» **Task statement**: The answer is every line of the records that holds the word "کاهش", copied in full.

START The input

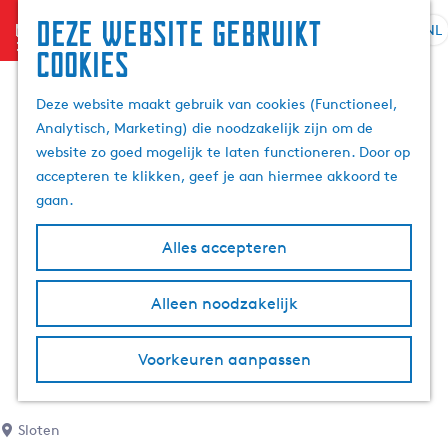
Deze website gebruikt
menu
NL
S
Z
cookies
G
e
o
a
l
e
Deze website maakt gebruik van cookies (Functioneel,
n
e
k
Analytisch, Marketing) die noodzakelijk zijn om de
a
c
e
website zo goed mogelijk te laten functioneren. Door op
a
t
n
accepteren te klikken, geef je aan hiermee akkoord te
r
e
gaan.
d
e
e
r
Alles accepteren
h
t
o
a
m
Alleen noodzakelijk
a
e
l
p
H
Voorkeuren aanpassen
a
u
g
i
e
d
Sloten
i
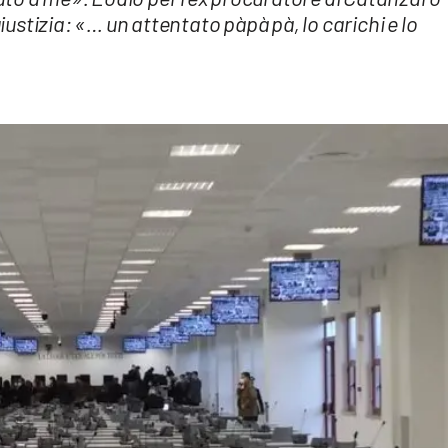
giustizia: «… un attentato pàpà pà, lo carichi e lo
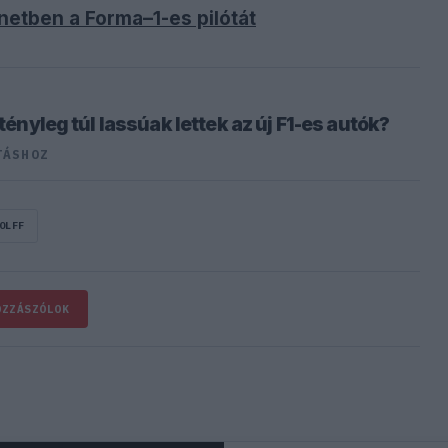
netben a Forma–1-es pilótát
Ijesztő jelzés Spából, tényleg túl lassúak lettek az új F1-es autók?
TÁSHOZ
OLFF
OZZÁSZÓLOK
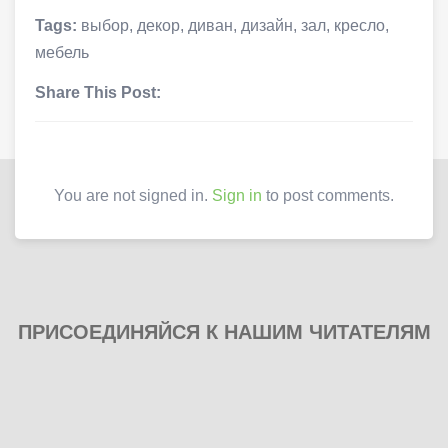
Tags:
выбор
,
декор
,
диван
,
дизайн
,
зал
,
кресло
,
мебель
Share This Post:
You are not signed in.
Sign in
to post comments.
ПРИСОЕДИНЯЙСЯ К НАШИМ ЧИТАТЕЛЯМ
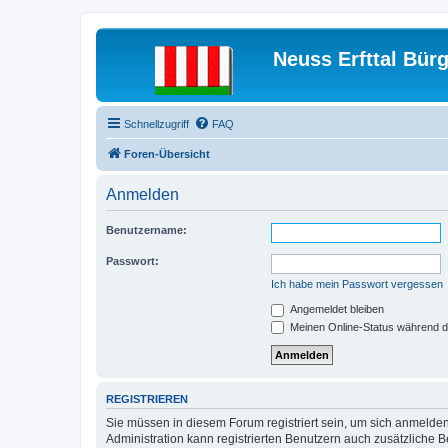
Neuss Erfttal Bür
Schnellzugriff
FAQ
Foren-Übersicht
Anmelden
Benutzername:
Passwort:
Ich habe mein Passwort vergessen
Angemeldet bleiben
Meinen Online-Status während d
REGISTRIEREN
Sie müssen in diesem Forum registriert sein, um sich anmelden
Administration kann registrierten Benutzern auch zusätzliche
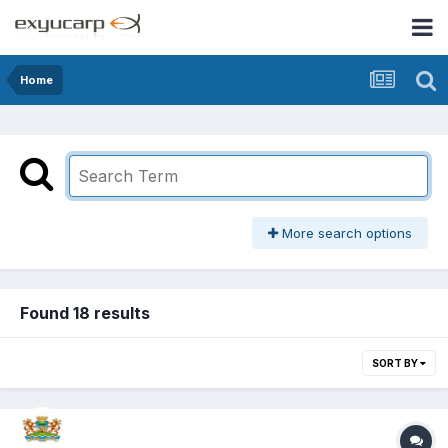
Home
More search options
Found 18 results
SORT BY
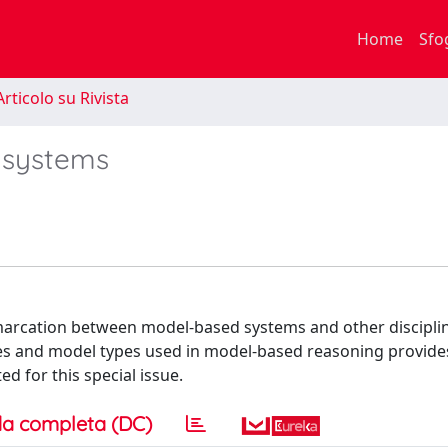
Home
Sfo
rticolo su Rivista
 systems
demarcation between model-based systems and other discipli
ues and model types used in model-based reasoning provide
d for this special issue.
a completa (DC)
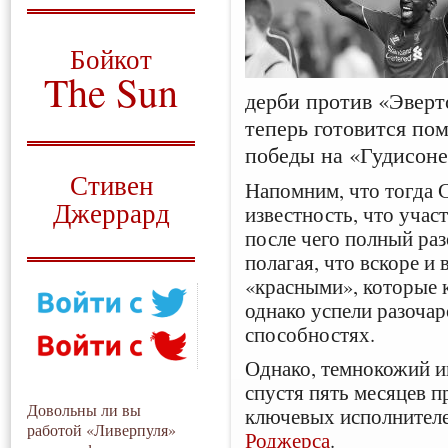
О том, когда появился
и зачем нужен
Бойкот
The Sun
дерби против «Эверт
Для тех, у кого всё ещё остались
теперь готовится по
вопросы
победы на «Гудисоне
Русский перевод
Стивен
Напомним, что тогда С
Джеррард
известность, что участ
после чего полный ра
Моя история
полагая, что вскоре и 
«красными», которые к
однако успели разочар
способностях.
Однако, темнокожий иг
спустя пять месяцев п
Довольны ли вы
ключевых исполнител
работой «Ливерпуля»
Роджерса
.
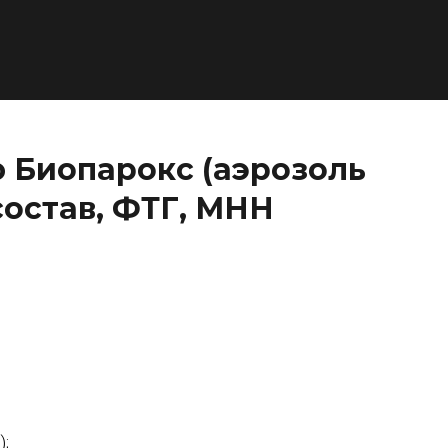
 Биопарокс (аэрозоль
состав, ФТГ, МНН
);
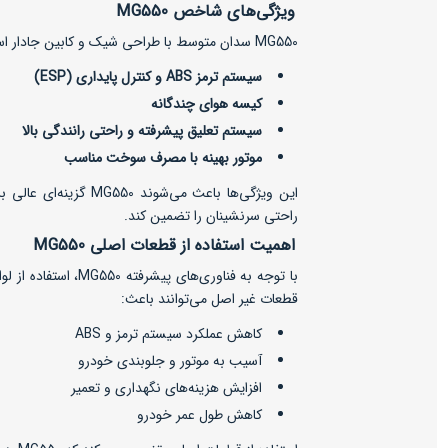
ویژگی‌های شاخص MG550
MG550 سدان متوسط با طراحی شیک و کابین جادار است. این خودرو مجهز به امکاناتی مانند:
سیستم ترمز ABS و کنترل پایداری (ESP)
کیسه هوای چندگانه
سیستم تعلیق پیشرفته و راحتی رانندگی بالا
موتور بهینه با مصرف سوخت مناسب
این ویژگی‌ها باعث می‌شو
راحتی سرنشینان را تضمین کند.
اهمیت استفاده از قطعات اصلی MG550
با توجه به فناوری‌های 
قطعات غیر اصل می‌توانند باعث:
کاهش عملکرد سیستم ترمز و ABS
آسیب به موتور و جلوبندی خودرو
افزایش هزینه‌های نگهداری و تعمیر
کاهش طول عمر خودرو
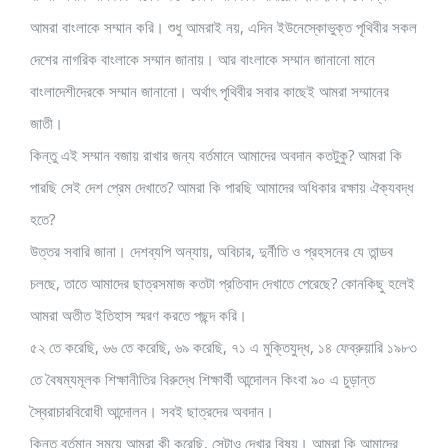
আমরা বাংলাকে সম্মান করি। শুধু আমরাই নয়, এদিন ইউনেস্কোভুক্ত পৃথিবীর সকল
দেশের নাগরিক বাংলাকে সম্মান জানায়। আর বাংলাকে সম্মান জানানো মানে
বাংলাদেশীদেরকে সম্মান জানানো। অর্থাৎ পৃথিবীর সবার কাছেই আমরা সম্মানের
জাতী।
কিন্তু এই সম্মান বজায় রাখার জন্য বর্তমানে আমাদের অবদান কতটুকু? আমরা কি
পারছি সেই দেশ প্রেম দেখাতে? আমরা কি পারছি আমাদের অধিকার রক্ষায় ঐক্যবদ্ধ
হতে?
উত্তর সবারি জানা। দেশব্যপি অন্যায়, অবিচার, দুর্নীতি ও প্রহসনের যে তান্ডব
চলছে, তাতে আমাদের ছাত্রসমাজ কতটা প্রতিবাদ দেখাতে পেরেছে? কোনকিছু হলেই
আমরা অতীত ইতিহাস স্মরণ করতে পছন্দ করি।
৫২ তে করেছি, ৬৬ তে করেছি, ৬৯ করেছি, ৭১ এ মুক্তিযুদ্ধ, ১৪ ফেব্রুয়ারি ১৯৮৩
তে বৈষম্যমূলক শিক্ষানীতির বিরুদ্ধে শিক্ষার্থী আন্দোলন কিংবা ৯০ এ চুড়ান্ত
স্বৈরাচারবিরোধী আন্দোলন। সবই ছাত্রদের অবদান।
কিন্তু বর্তমান সময়ে আমরা কী করেছি, সেটাও দেখার বিষয়। আমরা কি আমাদের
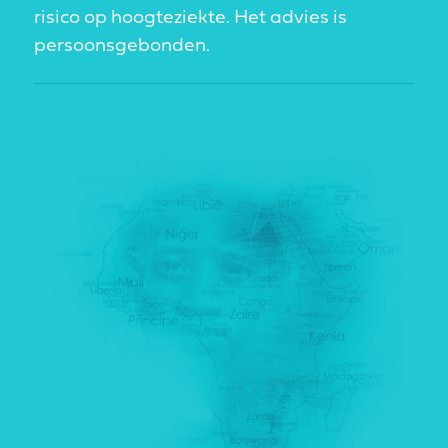
risico op hoogteziekte. Het advies is
persoonsgebonden.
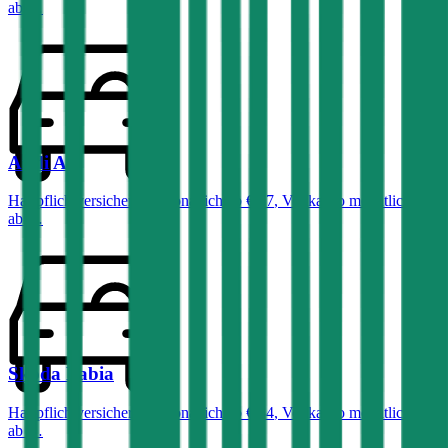
ab …
Audi
A4
Haftpflichtversicherung monatlich ab
€ 87
,
Vollkasko monatlich
ab …
Skoda
Fabia
Haftpflichtversicherung monatlich ab
€ 34
,
Vollkasko monatlich
ab …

END The input

» **Task solution**:
کاهش عملکرد سیستم ترمز و ABS
کاهش طول عمر خودرو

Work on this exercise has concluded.